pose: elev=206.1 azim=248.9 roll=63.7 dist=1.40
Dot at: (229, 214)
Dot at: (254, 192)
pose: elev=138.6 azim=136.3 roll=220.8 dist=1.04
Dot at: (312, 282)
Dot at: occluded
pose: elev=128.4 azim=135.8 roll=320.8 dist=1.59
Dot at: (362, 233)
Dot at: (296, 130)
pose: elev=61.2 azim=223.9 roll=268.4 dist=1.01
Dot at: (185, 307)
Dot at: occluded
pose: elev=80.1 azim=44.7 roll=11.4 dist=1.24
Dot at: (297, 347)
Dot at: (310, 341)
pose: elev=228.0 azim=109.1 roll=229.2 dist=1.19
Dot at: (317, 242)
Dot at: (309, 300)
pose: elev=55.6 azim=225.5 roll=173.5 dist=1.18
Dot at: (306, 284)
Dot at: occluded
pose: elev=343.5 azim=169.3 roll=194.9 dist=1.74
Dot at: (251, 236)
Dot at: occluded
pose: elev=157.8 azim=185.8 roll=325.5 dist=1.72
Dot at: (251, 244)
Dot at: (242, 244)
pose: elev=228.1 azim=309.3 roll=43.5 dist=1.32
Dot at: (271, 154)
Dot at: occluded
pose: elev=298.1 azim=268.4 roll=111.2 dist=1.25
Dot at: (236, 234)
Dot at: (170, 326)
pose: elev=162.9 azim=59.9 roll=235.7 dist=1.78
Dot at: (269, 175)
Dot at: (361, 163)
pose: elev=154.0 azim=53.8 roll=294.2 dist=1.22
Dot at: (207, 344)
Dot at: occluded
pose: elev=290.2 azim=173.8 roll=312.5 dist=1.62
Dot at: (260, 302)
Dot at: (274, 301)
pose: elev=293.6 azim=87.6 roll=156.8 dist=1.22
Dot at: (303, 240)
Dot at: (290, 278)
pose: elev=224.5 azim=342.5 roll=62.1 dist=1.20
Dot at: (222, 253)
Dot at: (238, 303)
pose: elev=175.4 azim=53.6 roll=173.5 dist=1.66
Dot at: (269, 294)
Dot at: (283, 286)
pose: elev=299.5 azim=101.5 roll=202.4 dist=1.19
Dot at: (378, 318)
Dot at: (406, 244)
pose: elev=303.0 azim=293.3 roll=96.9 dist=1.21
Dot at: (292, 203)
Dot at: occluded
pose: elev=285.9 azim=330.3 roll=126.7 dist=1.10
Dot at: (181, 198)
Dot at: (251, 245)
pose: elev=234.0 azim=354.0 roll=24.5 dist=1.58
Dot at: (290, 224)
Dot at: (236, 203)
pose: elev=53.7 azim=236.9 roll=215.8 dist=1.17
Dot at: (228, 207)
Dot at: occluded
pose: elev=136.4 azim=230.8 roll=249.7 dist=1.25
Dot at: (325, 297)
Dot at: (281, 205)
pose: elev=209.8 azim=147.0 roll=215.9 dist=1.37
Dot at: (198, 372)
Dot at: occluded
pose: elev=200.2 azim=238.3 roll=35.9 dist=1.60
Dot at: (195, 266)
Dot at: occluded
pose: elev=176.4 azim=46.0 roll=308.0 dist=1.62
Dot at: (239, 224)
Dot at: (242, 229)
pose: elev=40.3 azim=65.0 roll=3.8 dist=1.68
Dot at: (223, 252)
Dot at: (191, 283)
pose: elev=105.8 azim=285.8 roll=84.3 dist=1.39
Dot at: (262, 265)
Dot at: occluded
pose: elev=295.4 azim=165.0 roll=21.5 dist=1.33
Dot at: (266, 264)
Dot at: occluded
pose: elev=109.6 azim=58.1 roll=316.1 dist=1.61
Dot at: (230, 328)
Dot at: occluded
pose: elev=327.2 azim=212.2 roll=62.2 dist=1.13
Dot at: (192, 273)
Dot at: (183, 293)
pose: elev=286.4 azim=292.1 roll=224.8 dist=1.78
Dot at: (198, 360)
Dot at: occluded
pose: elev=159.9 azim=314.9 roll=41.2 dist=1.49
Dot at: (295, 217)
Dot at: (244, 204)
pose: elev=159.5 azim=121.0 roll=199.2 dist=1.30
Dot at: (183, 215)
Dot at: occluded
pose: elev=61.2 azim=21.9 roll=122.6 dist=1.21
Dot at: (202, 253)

--------------------------------------------------

**What is required**
Retype every one of the rows above, leaving each line unchanged.

**Expected answer**
pose: elev=206.1 azim=248.9 roll=63.7 dist=1.40
Dot at: (229, 214)
Dot at: (254, 192)
pose: elev=138.6 azim=136.3 roll=220.8 dist=1.04
Dot at: (312, 282)
Dot at: occluded
pose: elev=128.4 azim=135.8 roll=320.8 dist=1.59
Dot at: (362, 233)
Dot at: (296, 130)
pose: elev=61.2 azim=223.9 roll=268.4 dist=1.01
Dot at: (185, 307)
Dot at: occluded
pose: elev=80.1 azim=44.7 roll=11.4 dist=1.24
Dot at: (297, 347)
Dot at: (310, 341)
pose: elev=228.0 azim=109.1 roll=229.2 dist=1.19
Dot at: (317, 242)
Dot at: (309, 300)
pose: elev=55.6 azim=225.5 roll=173.5 dist=1.18
Dot at: (306, 284)
Dot at: occluded
pose: elev=343.5 azim=169.3 roll=194.9 dist=1.74
Dot at: (251, 236)
Dot at: occluded
pose: elev=157.8 azim=185.8 roll=325.5 dist=1.72
Dot at: (251, 244)
Dot at: (242, 244)
pose: elev=228.1 azim=309.3 roll=43.5 dist=1.32
Dot at: (271, 154)
Dot at: occluded
pose: elev=298.1 azim=268.4 roll=111.2 dist=1.25
Dot at: (236, 234)
Dot at: (170, 326)
pose: elev=162.9 azim=59.9 roll=235.7 dist=1.78
Dot at: (269, 175)
Dot at: (361, 163)
pose: elev=154.0 azim=53.8 roll=294.2 dist=1.22
Dot at: (207, 344)
Dot at: occluded
pose: elev=290.2 azim=173.8 roll=312.5 dist=1.62
Dot at: (260, 302)
Dot at: (274, 301)
pose: elev=293.6 azim=87.6 roll=156.8 dist=1.22
Dot at: (303, 240)
Dot at: (290, 278)
pose: elev=224.5 azim=342.5 roll=62.1 dist=1.20
Dot at: (222, 253)
Dot at: (238, 303)
pose: elev=175.4 azim=53.6 roll=173.5 dist=1.66
Dot at: (269, 294)
Dot at: (283, 286)
pose: elev=299.5 azim=101.5 roll=202.4 dist=1.19
Dot at: (378, 318)
Dot at: (406, 244)
pose: elev=303.0 azim=293.3 roll=96.9 dist=1.21
Dot at: (292, 203)
Dot at: occluded
pose: elev=285.9 azim=330.3 roll=126.7 dist=1.10
Dot at: (181, 198)
Dot at: (251, 245)
pose: elev=234.0 azim=354.0 roll=24.5 dist=1.58
Dot at: (290, 224)
Dot at: (236, 203)
pose: elev=53.7 azim=236.9 roll=215.8 dist=1.17
Dot at: (228, 207)
Dot at: occluded
pose: elev=136.4 azim=230.8 roll=249.7 dist=1.25
Dot at: (325, 297)
Dot at: (281, 205)
pose: elev=209.8 azim=147.0 roll=215.9 dist=1.37
Dot at: (198, 372)
Dot at: occluded
pose: elev=200.2 azim=238.3 roll=35.9 dist=1.60
Dot at: (195, 266)
Dot at: occluded
pose: elev=176.4 azim=46.0 roll=308.0 dist=1.62
Dot at: (239, 224)
Dot at: (242, 229)
pose: elev=40.3 azim=65.0 roll=3.8 dist=1.68
Dot at: (223, 252)
Dot at: (191, 283)
pose: elev=105.8 azim=285.8 roll=84.3 dist=1.39
Dot at: (262, 265)
Dot at: occluded
pose: elev=295.4 azim=165.0 roll=21.5 dist=1.33
Dot at: (266, 264)
Dot at: occluded
pose: elev=109.6 azim=58.1 roll=316.1 dist=1.61
Dot at: (230, 328)
Dot at: occluded
pose: elev=327.2 azim=212.2 roll=62.2 dist=1.13
Dot at: (192, 273)
Dot at: (183, 293)
pose: elev=286.4 azim=292.1 roll=224.8 dist=1.78
Dot at: (198, 360)
Dot at: occluded
pose: elev=159.9 azim=314.9 roll=41.2 dist=1.49
Dot at: (295, 217)
Dot at: (244, 204)
pose: elev=159.5 azim=121.0 roll=199.2 dist=1.30
Dot at: (183, 215)
Dot at: occluded
pose: elev=61.2 azim=21.9 roll=122.6 dist=1.21
Dot at: (202, 253)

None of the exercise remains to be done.